Being focused doesn't mean you can't ever be chill. Almost everything in your life could be taken a little less seriously. By all means, handle things that need to be handled, and treat significant issues with the appropriate level of concern—but you can also find ways to sprinkle in a little humor and perspective, even in the most serious moments.
"Many professionals assume that in order to be taken seriously, we must act stoic and serious," says Hernandez. "There's a time and place for serious conversations, but the truth is that in business, we choose to work with people who are not only proficient—they connect with us on an emotional level."
She points to figures like Richard Branson and John Legere whose amusing antics and enthusiasm have drawn others to them and helped raise their profile.
"Masking the part of your personality that is lighthearted (and perhaps even quirky) is a disservice to yourself; it keeps you trapped in an inauthentic energy that informs 8 to 10 hours of your day," says Hernandez. "It leads to disengagement at work and burnout. It also leads to a lack of engagement among colleagues, and it could potentially cost you business opportunities and promotions."
Successful people know that they're successful, but they're not jerks about it. You can't let your high opinion of yourself blind you to potential areas of improvement.

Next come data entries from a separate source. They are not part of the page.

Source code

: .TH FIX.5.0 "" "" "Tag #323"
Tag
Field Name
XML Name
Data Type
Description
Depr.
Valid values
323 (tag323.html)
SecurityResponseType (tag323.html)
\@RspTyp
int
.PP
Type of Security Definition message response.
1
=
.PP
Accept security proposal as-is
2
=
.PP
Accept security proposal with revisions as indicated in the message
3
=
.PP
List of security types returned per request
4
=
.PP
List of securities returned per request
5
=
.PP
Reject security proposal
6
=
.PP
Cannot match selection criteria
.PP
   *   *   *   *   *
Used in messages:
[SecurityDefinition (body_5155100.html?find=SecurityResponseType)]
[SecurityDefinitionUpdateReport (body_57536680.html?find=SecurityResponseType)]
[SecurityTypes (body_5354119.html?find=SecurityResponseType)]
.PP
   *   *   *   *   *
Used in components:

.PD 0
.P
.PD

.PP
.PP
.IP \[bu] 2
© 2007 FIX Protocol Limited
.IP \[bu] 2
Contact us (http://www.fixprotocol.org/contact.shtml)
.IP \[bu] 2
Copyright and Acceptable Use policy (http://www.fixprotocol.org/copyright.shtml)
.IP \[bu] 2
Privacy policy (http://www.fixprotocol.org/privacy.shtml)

"When we are convinced that we are always right, we stop listening to information around us," says transition and prosperity expert Elisa Robyn, a PhD in Educational Psychology. "We miss important information that will help us make better decisions. In the long run, we build a reputation that chases away the best team members, support staff, and mentors."
"There is a difference between information and gossip, just as there is a difference between coaching or mentoring and criticism and rudeness," says Robyn. "Gossip and rudeness, in the end, isolates people and will make us the object of future gossip. Successful people spend time building up those around them rather than finding ways to tear them down."

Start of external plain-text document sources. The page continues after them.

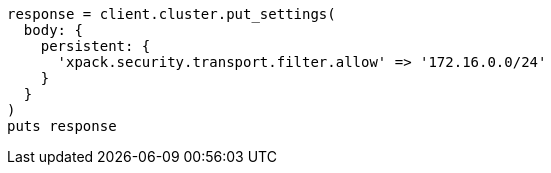 [source, ruby]
----
response = client.cluster.put_settings(
  body: {
    persistent: {
      'xpack.security.transport.filter.allow' => '172.16.0.0/24'
    }
  }
)
puts response
----
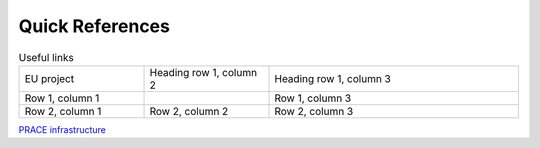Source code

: Quick References
---------------

.. list-table:: Useful links
   :widths: 25 25 50
   :header-rows: 0

   * - EU project
     - Heading row 1, column 2
     - Heading row 1, column 3
   * - Row 1, column 1
     -
     - Row 1, column 3
   * - Row 2, column 1
     - Row 2, column 2
     - Row 2, column 3
     
`PRACE infrastructure <https://prace-ri.eu/>`_
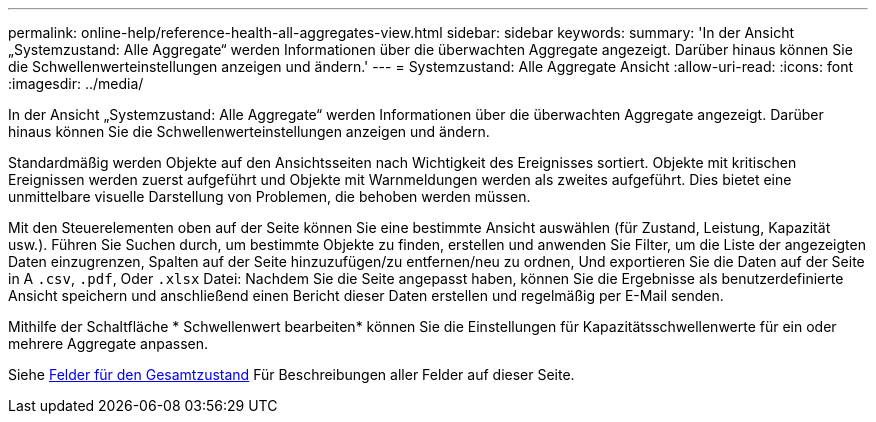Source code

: ---
permalink: online-help/reference-health-all-aggregates-view.html 
sidebar: sidebar 
keywords:  
summary: 'In der Ansicht „Systemzustand: Alle Aggregate“ werden Informationen über die überwachten Aggregate angezeigt. Darüber hinaus können Sie die Schwellenwerteinstellungen anzeigen und ändern.' 
---
= Systemzustand: Alle Aggregate Ansicht
:allow-uri-read: 
:icons: font
:imagesdir: ../media/


[role="lead"]
In der Ansicht „Systemzustand: Alle Aggregate“ werden Informationen über die überwachten Aggregate angezeigt. Darüber hinaus können Sie die Schwellenwerteinstellungen anzeigen und ändern.

Standardmäßig werden Objekte auf den Ansichtsseiten nach Wichtigkeit des Ereignisses sortiert. Objekte mit kritischen Ereignissen werden zuerst aufgeführt und Objekte mit Warnmeldungen werden als zweites aufgeführt. Dies bietet eine unmittelbare visuelle Darstellung von Problemen, die behoben werden müssen.

Mit den Steuerelementen oben auf der Seite können Sie eine bestimmte Ansicht auswählen (für Zustand, Leistung, Kapazität usw.). Führen Sie Suchen durch, um bestimmte Objekte zu finden, erstellen und anwenden Sie Filter, um die Liste der angezeigten Daten einzugrenzen, Spalten auf der Seite hinzuzufügen/zu entfernen/neu zu ordnen, Und exportieren Sie die Daten auf der Seite in A `.csv`, `.pdf`, Oder `.xlsx` Datei: Nachdem Sie die Seite angepasst haben, können Sie die Ergebnisse als benutzerdefinierte Ansicht speichern und anschließend einen Bericht dieser Daten erstellen und regelmäßig per E-Mail senden.

Mithilfe der Schaltfläche * Schwellenwert bearbeiten* können Sie die Einstellungen für Kapazitätsschwellenwerte für ein oder mehrere Aggregate anpassen.

Siehe xref:reference-aggregate-health-fields.adoc[Felder für den Gesamtzustand] Für Beschreibungen aller Felder auf dieser Seite.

It's also just not a good look! Successful people don't spend their time trying to knock others down a peg to make themselves feel better. Long-term, it's going to have the opposite effect.
Practice poor posture.
Slouching might feel nice, but good posture is hugely important. It has such a massive effect on our lives—the impression we make on others, as well as our physical and mental health—that it's kind of surprising we don't practice it like our multiplication tables.
"We are judged as soon as we walk in a room, and our posture communicates our confidence," says Robyn. "Standing straight while holding our core muscles strong projects a sense of power to those around, and makes us feel younger and stronger. When we walk bent over, with our head pushed forward, we look older and tend to shuffle or scurry rather than walk with confidence."
Commit to more than five to-do's a day.
No, that doesn't mean you can't do more than five things in a given day. The point is that focus is key when laying out your day's plan. Cluttering up your to-do list with more than you can handle—or with so many little things that you don't know where to begin—is just going to be counterproductive.
"Those who put too many to-do's on their list simply can't get everything they want done, done. So, they don't," says healthy living expert and coach Erica Ballard, MS, CHC. "They focus on things that will move the needle—be it in their health or business—to make sure they always get what they need done done."
Hold others to unrealistic (or undefined) standards.
You probably hold yourself to high standards, and that's a good thing. Trouble arises when you don't clearly define those standards for others, and then get upset when they don't meet your vague expectations.
"Just because you think there is a right way to behave or to succeed doesn't mean anyone else agreed to do it your way," says Matthew Ferry, author of Quiet Mind Epic Life and longtime success coach. "If you make assumptions about how everyone is supposed to behave, you will be consistently disappointed."
Pretend to know everything.
Successful people walk through life with confidence, but they also know the world still has plenty to teach them. Rather than being know-it-alls, successful people "are curious," according to Ferry. "Pretending to know everything limits creativity and options."